In follow-up tweets, he added that “Federal standards require quality control evaluations of #polygraph results.” False positives are also a concern.
“That didn’t apparently occur w/Dr. Ford’s test results. Completely invalid as well as worthless. Doesn’t mean she’s not telling the truth though,” Zaid said. “Polygraphs are interrogation tools. Ppl make adverse admissions. Fed Govt knows that. All ‘experts’ know that. They don’t detect lies/truth. 15%-20% are false positives. False negatives significant too, i.e., DIA spy Anna Montes. Tests easily manipulated.”
Popular Science magazine chimed in on the subject as well.
At the top of the article Popular Science linked to is the declaration, “It’s time to stop pinning our hopes on pseudoscience.”
Indeed, Zaid and others have criticized those giving the polygraph test weight. They have also taken issue with calling the polygraph a “lie detector test” in the first place. Here’s why.
Thomas Mauriello, identified in the Fox News story as a University of Maryland criminology lecturer with a history of working as a senior polygraph examiner at the Department of Defense, said that the “result of a polygraph simply is whether you did or did not respond to a particular question. A response is not a lie, because the polygraph is not a lie detector as most think.”
“A response is the activation of your sympathetic nervous system when answering a question asked during the examination,” Mauriello said.
Mauriello also said it means “absolutely nothing” that Ford passed the test.
Zaid told Law&Crime before that calling the test a “lie detector test” is inaccurate and said the “existence of a ‘passed’ polygraph does nothing, scientifically or legally, to demonstrate an individual’s truthfulness.”
“Nor does the existence of a ‘failed’ polygraph evidence any lack of truthfulness,” Zaid added.
“The device is not a lie detector as it merely registers physiological responses,” he said. “What those physiological responses mean are then interpreted, or more precisely utilized by a skilled interrogator to extract an admission from an individual who likely believes Hollywood’s version that a polygraph, or Wonder Woman’s magic lasso, actually works in the manner it is portrayed.”

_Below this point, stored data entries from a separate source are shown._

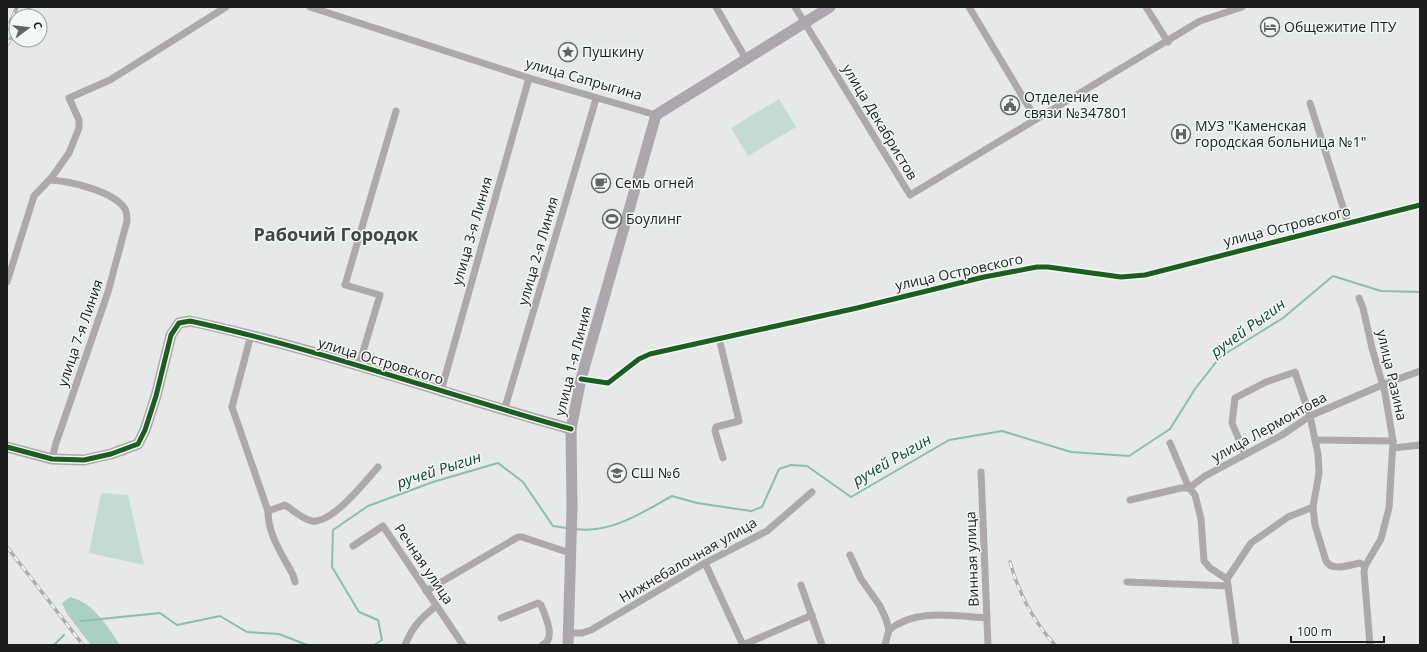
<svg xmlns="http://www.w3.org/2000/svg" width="1427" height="652" viewBox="0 0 1427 652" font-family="'Open Sans',sans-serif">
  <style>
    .green { fill: #c3dbd2 }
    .forest { fill: #aad0c4 }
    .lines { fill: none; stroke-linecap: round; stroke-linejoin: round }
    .stream { stroke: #8cbcac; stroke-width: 2 }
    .street { stroke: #aca8ac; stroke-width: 7 }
    .secondary { stroke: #aca7ac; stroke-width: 11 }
    .rail-casing { stroke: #aeadae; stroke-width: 3.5 }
    .rail { stroke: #f3f8f6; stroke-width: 2; stroke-dasharray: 6; stroke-linecap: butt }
    .cycleway-casing { stroke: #f3f8f6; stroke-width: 8 }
    .cycleway { stroke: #1b5e20; stroke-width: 5 }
    .labels { text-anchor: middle; stroke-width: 3; stroke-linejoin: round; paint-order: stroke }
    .poi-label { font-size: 14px; fill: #1c1d1d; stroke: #f3f8f6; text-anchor: start }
    .street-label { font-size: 14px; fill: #1c1d1d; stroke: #f3f8f6 }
    .water-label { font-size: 15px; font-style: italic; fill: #0b4637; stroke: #f3f8f6 }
    .district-label { font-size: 18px; font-weight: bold; fill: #414544; stroke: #f3f8f6 }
  </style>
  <rect width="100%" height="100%" fill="#e7e9e8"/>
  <g class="green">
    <polygon points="779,99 796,127 748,156 731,128"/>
    <polygon points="101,493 128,495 144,565 89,553"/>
  </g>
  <path class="forest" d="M70 597C94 603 107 626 120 645H91L67 614 62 603Z"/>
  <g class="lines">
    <g class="stream">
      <path d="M575 529C611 534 643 512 672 496L697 503 751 511 762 507 779 469 791 465 807 466 851 497 949 440 1002 431 1071 452 1129 456 1170 429 1195 389 1220 357 1283 318 1333 276 1381 291 1420 292"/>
      <polyline points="81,621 160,613 177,625 220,616 247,632 279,634 307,645"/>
      <polyline points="54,645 64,635"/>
      <polyline points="374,645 382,640 378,620 359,612 332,567 333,530 368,506 433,482 498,463 523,482 553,526 567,528"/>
    </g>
    <g class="street">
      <polyline points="310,7 529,78 656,115"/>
      <polyline points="716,7 746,59"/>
      <polyline points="795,7 910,195 1200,21 1242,7"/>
      <polyline points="969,7 1036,119"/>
      <polyline points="1146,7 1168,42"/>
      <polyline points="1310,103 1348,223"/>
      <path d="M50 180C69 181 114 191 125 209 127 213 127 217 127 221L108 292 56 443 52 459"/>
      <polyline points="7,282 34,196 52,177 69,153 79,128 79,120 69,98 110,80 226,7"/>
      <polyline points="1359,298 1363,308 1372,348 1385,393 1393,441 1389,508 1381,539 1365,566 1364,572 1370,645"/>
      <path d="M251 335 232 407 268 511C268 535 282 554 293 575L295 582"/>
      <polyline points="719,338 739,421 716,427 715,431 723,458"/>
      <polyline points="359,365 380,295 345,285 396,111"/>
      <polyline points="581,379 608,383 639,359 650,354 857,308 984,277 1037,267 1048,267 1121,277 1145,275 1420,205"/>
      <polyline points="441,391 529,78"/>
      <polyline points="504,411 596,99"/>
      <polyline points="1315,440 1393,441"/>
      <polyline points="1170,443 1189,488 1195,495 1201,519 1204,561 1210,568 1227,579 1236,645"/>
      <polyline points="1393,448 1420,445"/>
      <path d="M1245 454 1232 423 1235 398 1266 382 1295 372 1310 416 1318 454 1319 473 1313 507 1315 525 1326 561C1332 572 1349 565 1360 563L1365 566"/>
      <polyline points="981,472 988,645"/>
      <polyline points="1130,500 1181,488 1189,488 1205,476 1282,435 1310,416 1382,385 1420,371"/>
      <path d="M268 511 285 505C293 510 302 519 312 521 332 524 366 481 378 467"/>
      <polyline points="353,546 383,526 463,645"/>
      <polyline points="850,555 861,579 880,606 886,619 889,630 885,645"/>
      <polyline points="705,563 743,645"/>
      <polyline points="1227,579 1251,543 1288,517 1313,507"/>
      <polyline points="1127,582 1228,586"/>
      <polyline points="801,585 822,645"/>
      <polyline points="426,591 518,537 522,537 570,553"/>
      <path d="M501 618 538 603 541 605C545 615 557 640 542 645"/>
      <path d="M889 630C915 608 955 616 987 618"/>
      <polyline points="568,633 582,633 591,630 705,563 767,531 812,492"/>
      <path d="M405 645C413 626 420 619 436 606"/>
      <polyline points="743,645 812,615"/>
    </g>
    <g class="secondary">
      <path d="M7 447 52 459 84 460 111 454 138 444 145 430 156 396 171 335 179 323 190 321C319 349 444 394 571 429"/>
      <polyline points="568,645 572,507 571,429 581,379 656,115 830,7"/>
    </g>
    <defs>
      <g id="rail">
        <polyline points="24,16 30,7"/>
        <polyline points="7,29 17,7"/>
        <polyline points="7,45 16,29"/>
        <polyline points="7,547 83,645"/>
        <path d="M1010 562C1019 594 1032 620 1055 645"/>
      </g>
    </defs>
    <use href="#rail" class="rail-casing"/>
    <use href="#rail" class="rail"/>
    <defs>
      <g id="cycleway">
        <polyline points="581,379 608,383 639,359 650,354 857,308 984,277 1037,267 1048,267 1121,277 1145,275 1420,205"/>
        <path d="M7 447 52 459 84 460 111 454 138 444 145 430 156 396 171 335 179 323 190 321C319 349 444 394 571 429"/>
      </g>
    </defs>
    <use href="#cycleway" class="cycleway-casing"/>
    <use href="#cycleway" class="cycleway"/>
  </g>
  <defs>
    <symbol id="hotel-ring" viewBox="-11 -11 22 22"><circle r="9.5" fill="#f3f8f6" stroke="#636464" stroke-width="1.5"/><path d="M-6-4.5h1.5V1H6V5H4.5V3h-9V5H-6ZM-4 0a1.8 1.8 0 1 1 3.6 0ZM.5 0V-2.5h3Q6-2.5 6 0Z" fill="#636464"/></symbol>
    <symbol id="sight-ring" viewBox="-11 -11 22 22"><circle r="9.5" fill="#f3f8f6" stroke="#636464" stroke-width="1.5"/><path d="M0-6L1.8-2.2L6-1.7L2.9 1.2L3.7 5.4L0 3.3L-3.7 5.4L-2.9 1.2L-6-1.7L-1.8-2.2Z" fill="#636464"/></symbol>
    <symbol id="civic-ring" viewBox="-11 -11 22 22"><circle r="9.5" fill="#f3f8f6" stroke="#636464" stroke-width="1.5"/><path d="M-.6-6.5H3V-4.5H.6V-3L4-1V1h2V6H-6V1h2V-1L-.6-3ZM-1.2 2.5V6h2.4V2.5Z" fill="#636464"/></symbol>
    <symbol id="hospital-ring" viewBox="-11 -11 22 22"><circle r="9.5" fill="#f3f8f6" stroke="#636464" stroke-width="1.5"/><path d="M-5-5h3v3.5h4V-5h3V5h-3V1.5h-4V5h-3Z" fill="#636464"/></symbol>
    <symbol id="cafe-ring" viewBox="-11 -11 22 22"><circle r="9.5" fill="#f3f8f6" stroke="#636464" stroke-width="1.5"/><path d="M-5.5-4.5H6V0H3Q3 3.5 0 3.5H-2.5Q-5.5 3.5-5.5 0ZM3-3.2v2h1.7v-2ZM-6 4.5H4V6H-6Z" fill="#636464"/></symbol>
    <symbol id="stadium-ring" viewBox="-11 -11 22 22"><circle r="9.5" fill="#f3f8f6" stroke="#636464" stroke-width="1.5"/><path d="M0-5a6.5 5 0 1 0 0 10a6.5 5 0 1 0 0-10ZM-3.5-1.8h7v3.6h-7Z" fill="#636464"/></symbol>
    <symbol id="school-ring" viewBox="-11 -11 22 22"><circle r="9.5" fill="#f3f8f6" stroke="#636464" stroke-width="1.5"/><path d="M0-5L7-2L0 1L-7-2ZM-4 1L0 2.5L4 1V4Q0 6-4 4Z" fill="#636464"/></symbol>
  </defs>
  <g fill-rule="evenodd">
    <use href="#hotel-ring" x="1259" y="16" width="22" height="22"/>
    <use href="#sight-ring" x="557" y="41" width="22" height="22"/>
    <use href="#civic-ring" x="999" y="94" width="22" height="22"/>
    <use href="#hospital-ring" x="1170" y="123" width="22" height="22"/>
    <use href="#cafe-ring" x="590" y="172" width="22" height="22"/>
    <use href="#stadium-ring" x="601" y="208" width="22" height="22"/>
    <use href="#school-ring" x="606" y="462" width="22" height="22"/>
  </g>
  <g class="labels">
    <g class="poi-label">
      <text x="1284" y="32">Общежитие ПТУ</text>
      <text x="582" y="57">Пушкину</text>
      <text x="1024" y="102">Отделение<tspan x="1024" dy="16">связи №347801</tspan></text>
      <text x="1195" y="131">МУЗ "Каменская<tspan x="1195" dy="16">городская больница №1"</tspan></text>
      <text x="615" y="188">Семь огней</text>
      <text x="626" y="224">Боулинг</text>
      <text x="631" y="478">СШ №6</text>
    </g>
    <g class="street-label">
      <text transform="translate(584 79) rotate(16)" y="5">улица Сапрыгина</text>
      <text transform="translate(880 122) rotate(59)" y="5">улица Декабристов</text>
      <text transform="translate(1287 226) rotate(-14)" y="5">улица Островского</text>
      <text transform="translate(472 231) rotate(-74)" y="5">улица 3-я Линия</text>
      <text transform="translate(538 251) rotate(-74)" y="5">улица 2-я Линия</text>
      <text transform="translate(959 272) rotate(-12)" y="5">улица Островского</text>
      <text transform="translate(80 333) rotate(-71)" y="5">улица 7-я Линия</text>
      <text transform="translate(381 361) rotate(17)" y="5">улица Островского</text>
      <text transform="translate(573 361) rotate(-76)" y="5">улица 1-я Линия</text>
      <text transform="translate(1392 375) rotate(77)" y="5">улица Разина</text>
      <text transform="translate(1269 427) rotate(-29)" y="5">улица Лермонтова</text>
      <text transform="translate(972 559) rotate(-92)" y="5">Винная улица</text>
      <text transform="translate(688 560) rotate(-30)" y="5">Нижнебалочная улица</text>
      <text transform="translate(424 564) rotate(56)" y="5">Речная улица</text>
    </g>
    <g class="water-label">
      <text transform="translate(1248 328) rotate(-36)" y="5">ручей Рыгин</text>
      <text transform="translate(892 460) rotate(-30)" y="5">ручей Рыгин</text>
      <text transform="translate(439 470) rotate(-18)" y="5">ручей Рыгин</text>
    </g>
    <g class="district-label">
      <text x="336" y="241">Рабочий Городок</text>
    </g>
  </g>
  <rect width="1427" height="652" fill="none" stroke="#1c1d1d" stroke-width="16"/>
  <g transform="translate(28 28) rotate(75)"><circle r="19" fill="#f3f8f6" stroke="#9da09f"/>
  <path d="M0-3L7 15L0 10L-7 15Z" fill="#636464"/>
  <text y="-6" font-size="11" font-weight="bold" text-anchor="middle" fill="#1c1d1d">С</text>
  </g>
  <path d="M1291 636v6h93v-6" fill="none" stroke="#1c1d1d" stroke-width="2"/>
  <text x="1297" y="636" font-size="12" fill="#1c1d1d" stroke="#f3f8f6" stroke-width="3" paint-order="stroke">100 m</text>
</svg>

The American Psychological Association (APA) has also commented at length on the unreliability of polygraphs.
“The accuracy (i.e., validity) of polygraph testing has long been controversial. An underlying problem is theoretical: There is no evidence that any pattern of physiological reactions is unique to deception,” the APA says. “An honest person may be nervous when answering truthfully and a dishonest person may be non-anxious. Also, there are few good studies that validate the ability of polygraph procedures to detect deception.”
Ford went public with her allegation in an interview with the Washington Post, claiming that Kavanaugh attempted to sexually assault her at a high school party in the 80s and that she did not speak of this until 2012, during couples therapy. Ford said she decided it was her “civic responsibility” to come forward, and now a new hearing will take place. She also said Mark Judge, a classmate of Kavanaugh’s, witnessed it. Judge has denied that. Ford submitted sworn statements on Wednesday from four witnesses to support her claim.
As we’ve stated before, there are reasons to believe Ford’s account and reasons not to believe her. The polygraph has no bearing on either of those things.